For reference, this theorem was and is often used to counter evolutionism, but those that try to use it in this way fail to grasp that evolution is not random but selects the fittiest according to survival ability. By setting the survival rule to 'proximity to Shakespeare' you'd reach the end result relatively quickly.


This seems to be missing the point. The theorem is that a monkey typing forever would eventually produce the complete works of William Shakespeare. This test seems to be having a huge number of monkeys typing random letters that might make up words, and if a word matches a Shakespeare play it is marked in green. In other words, it's just randomly generating words and slowly building a Shakespeare play. This doesn't seem hard at all.

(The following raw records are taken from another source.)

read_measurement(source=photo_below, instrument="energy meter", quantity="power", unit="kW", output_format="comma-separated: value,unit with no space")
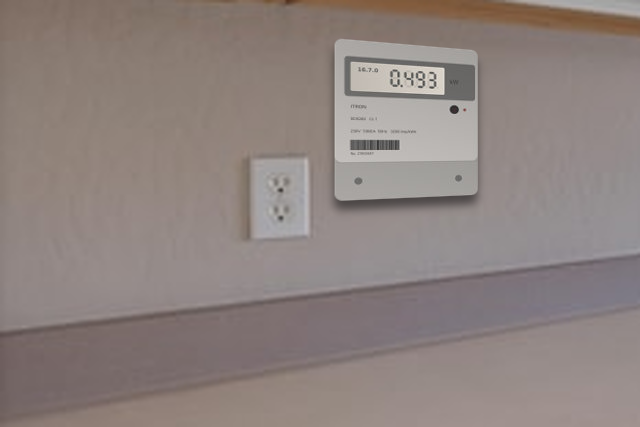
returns 0.493,kW
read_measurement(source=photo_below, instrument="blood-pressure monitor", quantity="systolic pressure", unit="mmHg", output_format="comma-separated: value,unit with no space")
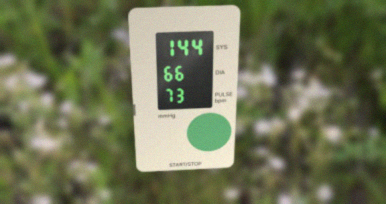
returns 144,mmHg
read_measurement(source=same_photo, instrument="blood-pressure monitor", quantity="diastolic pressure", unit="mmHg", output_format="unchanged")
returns 66,mmHg
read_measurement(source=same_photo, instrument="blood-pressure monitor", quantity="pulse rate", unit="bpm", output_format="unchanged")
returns 73,bpm
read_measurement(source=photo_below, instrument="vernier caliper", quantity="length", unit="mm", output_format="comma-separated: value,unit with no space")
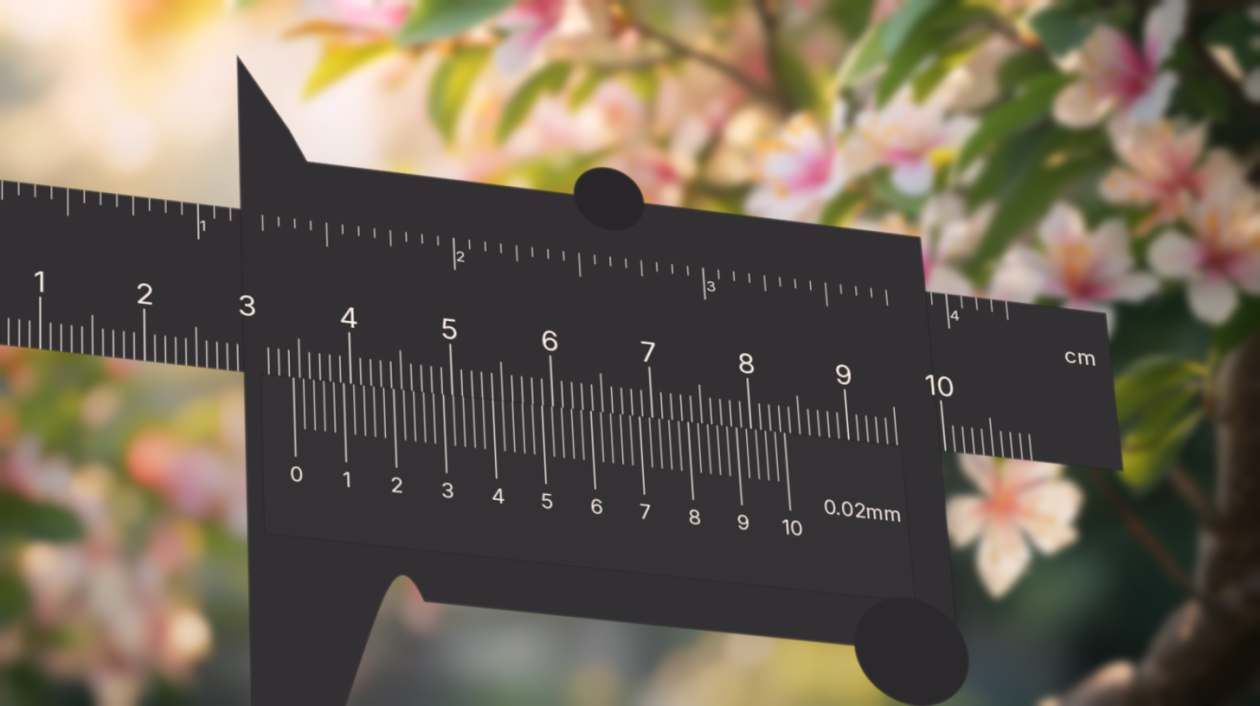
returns 34.4,mm
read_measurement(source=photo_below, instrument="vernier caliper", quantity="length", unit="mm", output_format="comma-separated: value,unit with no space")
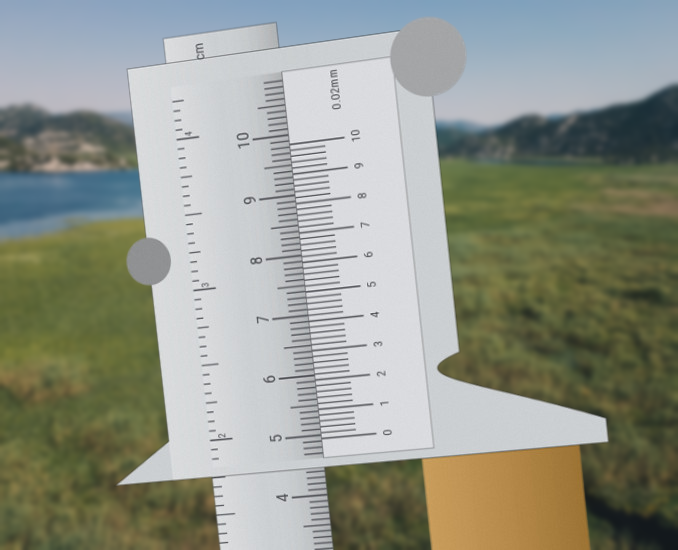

Unless I'm missing something these seem to be two completely different experiments. One saying that a monkey given enough time could randomly create Shakespeare, and one saying given enough monkeys making random words they could eventually check off all words in a Shakespeare play.

Yeah, it looks like he's generating random 9 char strings, then testing to see if they fit anywhere at all in the Shakespeare corpus. If so, they get marked as 'done' (green).

The former problem you state is the correct one - that somewhere, one of those infinite monkeys, somewhere on his infinite typewriter paper, will contain a single consecutive string of the entire works of Shakespeare. Obviously that is monsterously more difficult, and almost certainly falls into one of those "If every atom in the universe was a computer, it'd still take x^n billion years" type combinatorial explosions.

Exactly. This requires that some "intelligent person" map all the monkey 9 char pieces together! which defeats the point. My impression of the theorem has always been that if you had an infinite number of monkeys, each typing a continuous random set of characters, at least one of them would produce Shakespeare' work.

It seems more like an expensive way to capture media attention.

The "intelligent person" would be the survival of the monkey.

If he did the same thing with 1 character strings instead of 9 character strings, he would generate all of Shakespheare very quickly by his definition.

I already did the the more orthodox version of the saying (http://www.jesse-anderson.com/2011/06/a-million-amazonian-mo...). Due to my non-infinite resources, I had to come up with another way of attaining the goal. The saying doesn't come with a list of rules and could be interpreted in both ways.

yeah. I agree. its missing the point. It should only count if it randomly generates an entire work continuously. All he's doing is generating 9 character segments and fitting them in.